Ein anderer Fall datiert von Oktober 2017. Dabei ertappte ein Polizist auf dem Weg zur Arbeit einen Mann, der auf einer Rolltreppe im Zürcher Hauptbahnhof einer Frau heimlich unter den Rock filmte. Der Polizist intervenierte, worauf die Betroffene einen Strafantrag gegen den ihr unbekannten Mann stellte. Daraufhin wurde der 54-jährige Österreicher zur schriftlichen Befragung in eine Wache geführt.

Betroffene müssen Strafantrag einreichen

Ein weiteres Problem von Upskirting ist die Tatsache, dass die Fotos auf Pornoseiten hochgeladen werden können. Manchmal werden betroffene Frauen so identifizierbar.



Dagegen vorzugehen, ist indes nicht einfach. Zuerst müssen die Frauen überhaupt einmal bemerken, dass sie fotografiert werden. Und danach müssen sie selber aktiv werden. Der Strafrechtsprofessor Marc Thommen von der Universität Zürich sagt: «Sowohl die sexuelle Belästigung als auch die Verletzung des Geheim- und Privatbereichs sind Antragsdelikte, es müsste also ein Strafantrag bei der Polizei gestellt werden.»

Eine, die sich tagtäglich mit sexuellen Übergriffen beschäftigt, ist die Psychologin Annette Bischof-Campbell. Sie arbeitet für die Online-Beratungsplattform lilli.ch, die sich Gewaltprävention und sexueller Gesundheit widmet.

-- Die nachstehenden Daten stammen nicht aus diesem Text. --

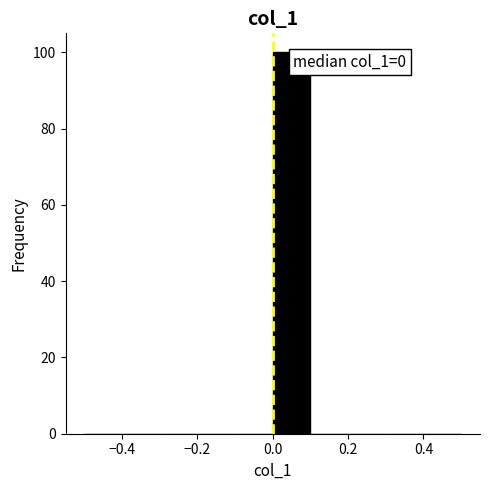

Which range on the x-axis has the tallest bar?

0.0 to 0.1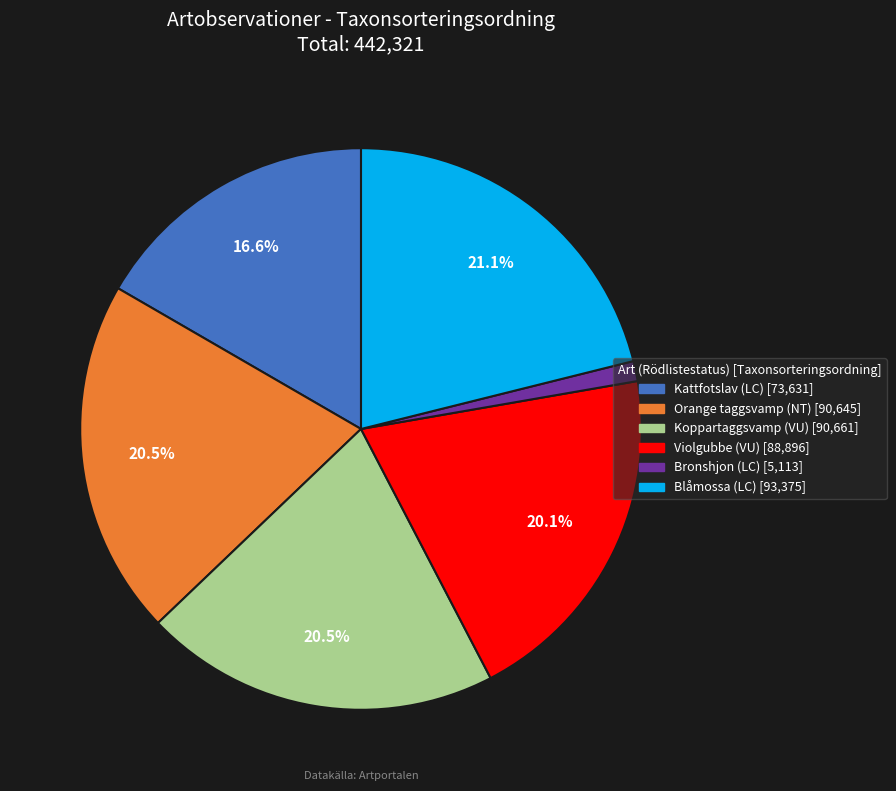

How many segments does this pie chart have?

6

«Wir haben zu diesem Thema noch keine Anfrage bekommen. Daraus zu schliessen, dass Upskirting national kein Thema ist, wäre allerdings falsch», sagt Bischof-Campbell. Auch ähnliche Vorgehen, die diesen Modebegriff umschreiben, seien bei der Plattform bisher nicht thematisiert worden. Für die Psychologin steht denn auch ein anderes Thema im Zentrum: «Wir bekommen derzeit mehr Anfragen zum Thema Gewalt in der Familie.» Damit seien auch subtile und versteckte Formen von (psychischer) Gewalt gemeint. «Wir merken, dass hier Handlungsbedarf besteht.»

«Oft wird es beleidigend»

Wie sensibel das Thema Upskirting ist, sagt eine der beiden Frauen, die dafür kämpft, dass Übergriffe in diesem Zusammenhang auch in Deutschland strafbar werden: «Oft wird es beleidigend», wird Ida Marie Sassenberg im «Spiegel» zitiert. «Manche sagen, das Ganze sei nur ein Randphänomen, das fast niemandem passiere – wir sollen uns um Wichtigeres kümmern.» Andere meinten, man trage selbst Schuld, wenn man einen Rock anziehe.

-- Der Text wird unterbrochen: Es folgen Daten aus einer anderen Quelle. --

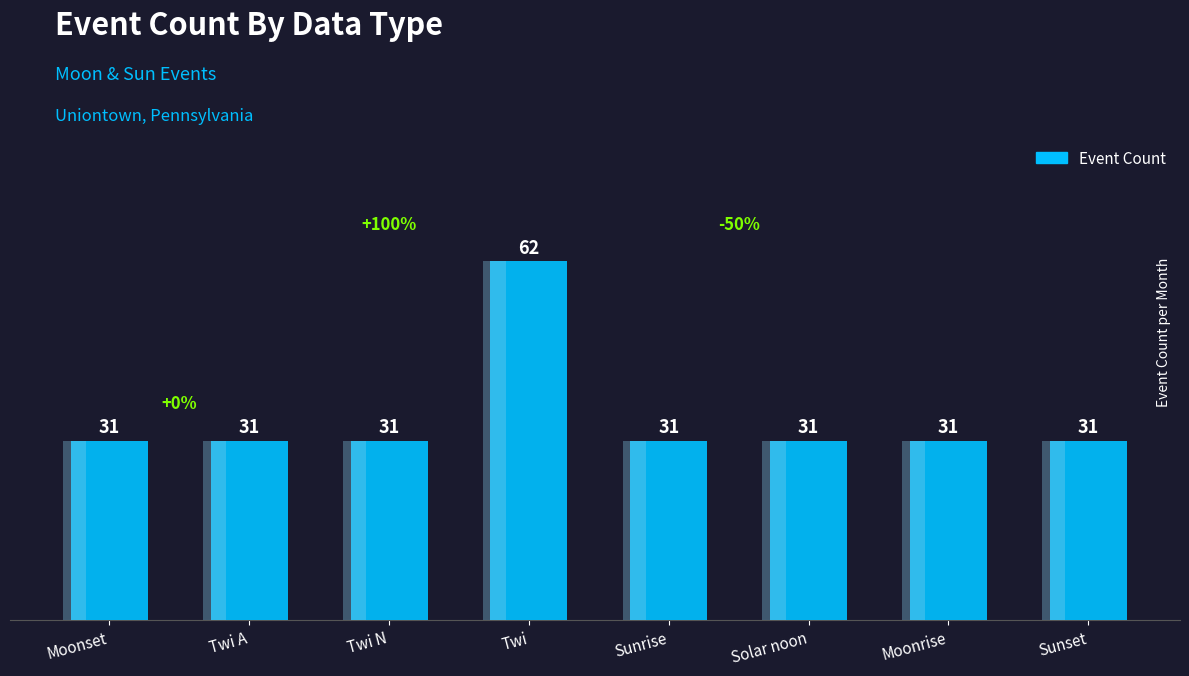

List the labels in order of value, largest first.

Twi, Moonset, Twi A, Twi N, Sunrise, Solar noon, Moonrise, Sunset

Trotz diesen verbalen Angriffen haben das Anliegen der beiden Frauen auf der Plattform Change.org bereits über 57'000 Menschen unterzeichnet. Das Ziel der Initiantinnen sind 75'000 Unterschriften. Sassenbergs Mitstreiterin, Hanna Seidel, ist selbst zwei Mal Opfer solcher Übergriffe geworden, wie sie schreibt.

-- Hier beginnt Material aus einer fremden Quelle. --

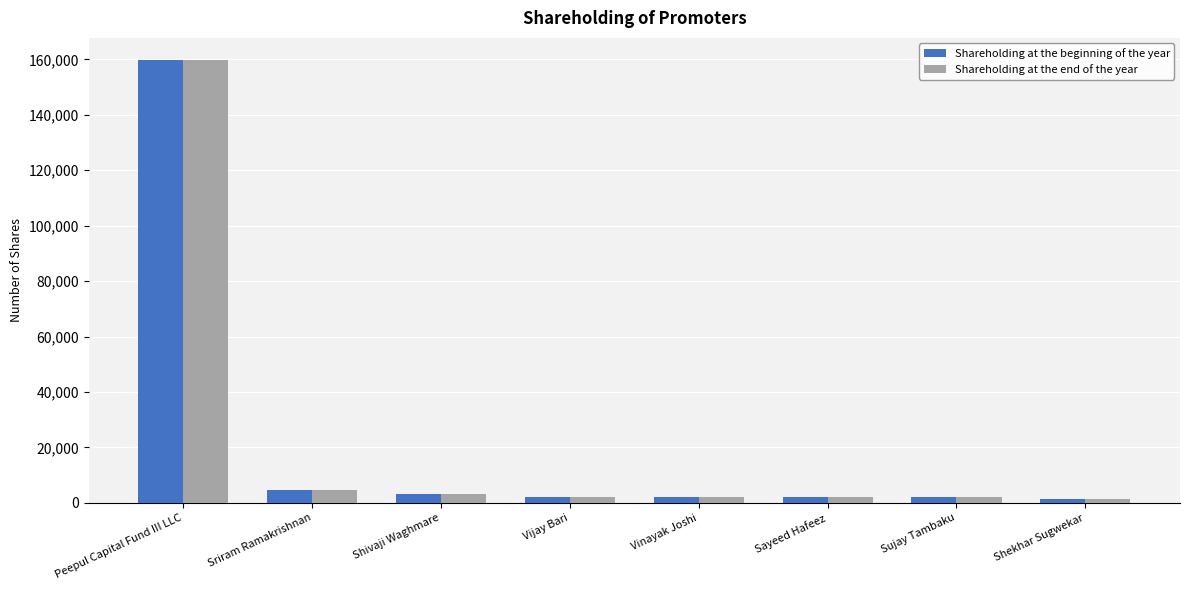

What are all the series names shown in the legend?

Shareholding at the beginning of the year, Shareholding at the end of the year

Motiviert dazu habe Seidel auch die Situation in Grossbritannien. Dort hat im Januar eine ähnliche Kampagne dazu geführt, dass Upskirting mit bis zu zwei Jahren Freiheitsstrafe geahndet werden kann. Auch in Ländern wie Finnland, Schottland, Australien, Neuseeland und Indien ist das Phänomen verboten.